»Hans Holstein säuft wie ein Loch«, sagt ein anderer.
»Echt?«, fragt ein naiver Morphologe.
»Ja. Auch während der Arbeitszeit. Will noch jemand Wein?«
»Ja, bitte.«
»Ein bisschen noch, danke.«
»Bei Edith Rinkel läuft es mir eiskalt den Rücken runter«, sagt jemand von der Phonologie.
»Sie ist unglaublich tüchtig«, sagt Gunnar Vik. Er hat den Mund voller Pizza, aber trotzdem ist es nicht schwer zu hören, was er sagt, und vor allem ist es leicht zu sehen , was er meint. Sein Gesicht sieht aus wie ein Protesttransparent.
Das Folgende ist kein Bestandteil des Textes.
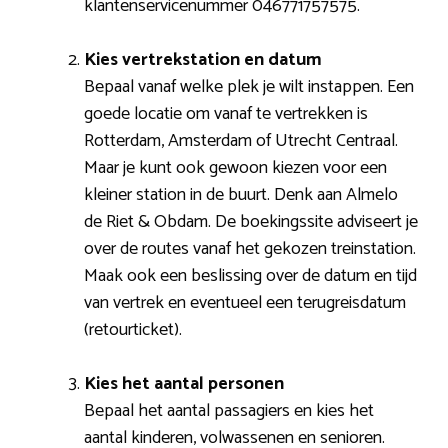
klantenservicenummer 046771757575.
Kies vertrekstation en datum
Bepaal vanaf welke plek je wilt instappen. Een
goede locatie om vanaf te vertrekken is
Rotterdam, Amsterdam of Utrecht Centraal.
Maar je kunt ook gewoon kiezen voor een
kleiner station in de buurt. Denk aan Almelo
de Riet & Obdam. De boekingssite adviseert je
over de routes vanaf het gekozen treinstation.
Maak ook een beslissing over de datum en tijd
van vertrek en eventueel een terugreisdatum
(retourticket).
Kies het aantal personen
Bepaal het aantal passagiers en kies het
aantal kinderen, volwassenen en senioren.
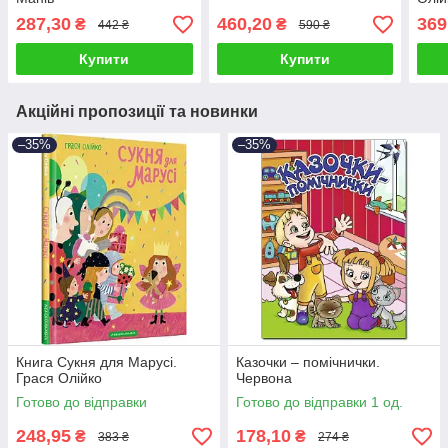
287,30
460,20
369
₴
₴
442 ₴
590 ₴
Купити
Купити
Акційні пропозиції та новинки
–35%
–35%
Книга Сукня для Марусі.
Казочки – помічнички.
Грася Олійко
Червона
Готово до відправки
Готово до відправки 1 од.
248,95
178,10
₴
₴
383 ₴
274 ₴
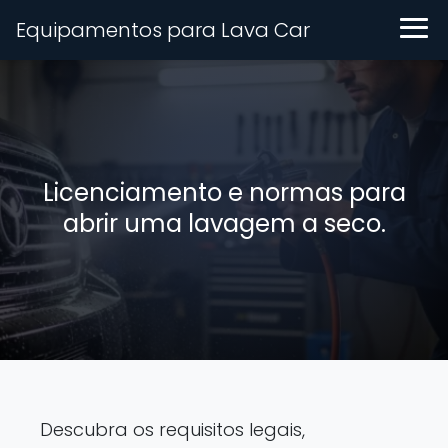
Equipamentos para Lava Car
Licenciamento e normas para
abrir uma lavagem a seco.
Descubra os requisitos legais,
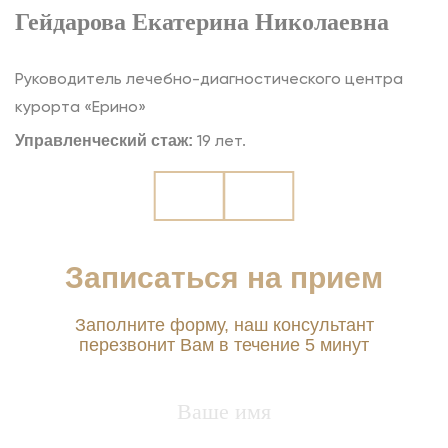
Гейдарова Екатерина Николаевна
А
Руководитель лечебно-диагностического центра
В
курорта «Ерино»
п
Управленческий стаж:
М
19 лет.
Записаться на прием
Заполните форму, наш консультант
перезвонит Вам в течение 5 минут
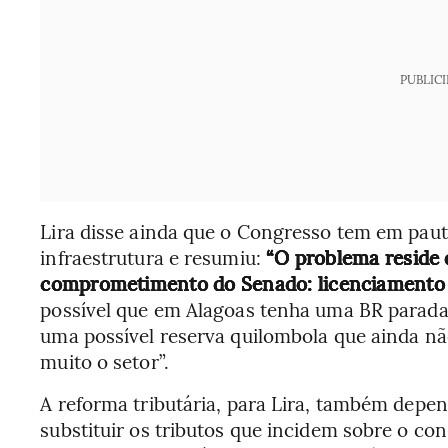
PUBLIC
Lira disse ainda que o Congresso tem em paut
infraestrutura e resumiu:
“O problema reside 
comprometimento do Senado: licenciamento 
possível que em Alagoas tenha uma BR parada
uma possível reserva quilombola que ainda nã
muito o setor”.
A reforma tributária, para Lira, também depen
substituir os tributos que incidem sobre o c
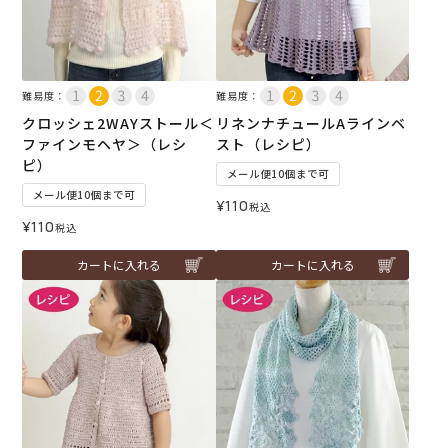
難易度：
難易度：
クロッシェ2WAYストール＜
リネンナチュールAラインベ
ファインモヘヤ＞（レシ
スト（レシピ）
ピ）
メール便10個まで可
メール便10個まで可
¥
110
税込
¥
110
税込
カートに入れる
カートに入れる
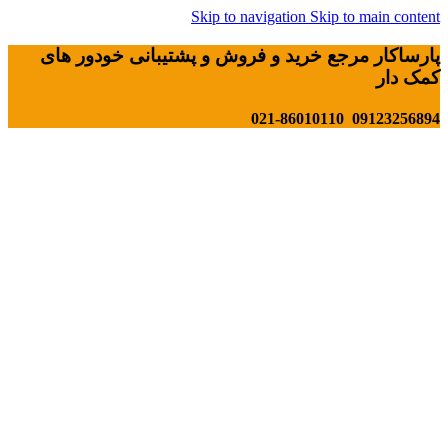
Skip to navigation
Skip to main content
پارساکار مرجع خرید و فروش و پشتیبانی خودور های
کمک دار
09123256894 021-86010110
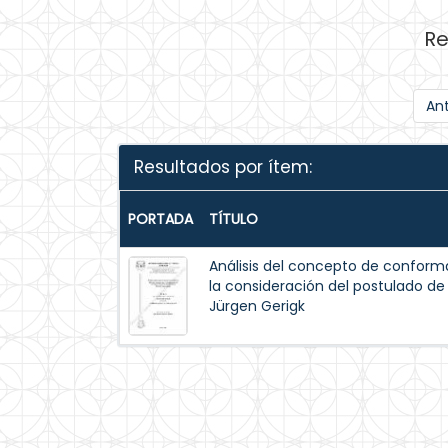
Re
Ant
Resultados por ítem:
PORTADA
TÍTULO
Análisis del concepto de conform
la consideración del postulado de 
Jürgen Gerigk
»Gunnar! Du bist viel zu gut für diese Welt. Hast du denn noch nie ihre Augen gesehen? Die sind doch total unheimlich!«
»Jetzt macht der armen Nanna doch keine Angst«, sagt Gunnar.
»Ich kenne Edith Rinkel doch schon«, sagt Nanna. »Wir waren an derselben Universität in den USA. Anfang des Jahres.«
»Aha, und wie findest du sie?«
»Sie ist …« Nanna zögert. »Edith verfügt nicht gerade … über ein besonders gewinnendes Wesen.«
»Nein, das kann man wirklich nicht behaupten. Gibt es kein Stück mehr mit Schinken?«
»Ich habe gestern übrigens mit Linn B. gesprochen«, sagt eine leise zu ihrer Nachbarin. Sie sitzen so dicht nebeneinander und reden so leise, dass es deutlich ist, dass sie Freundinnen sind.
»Wie geht’s der denn so? Hat sie einen Job gefunden?«
»Na ja, sie hat doch diese Vertretung an der Schule, aber … du weißt …«
Die erste Frau lässt ihre Finger durch die Luft wandern. Die andere senkt verständnisvoll den Kopf.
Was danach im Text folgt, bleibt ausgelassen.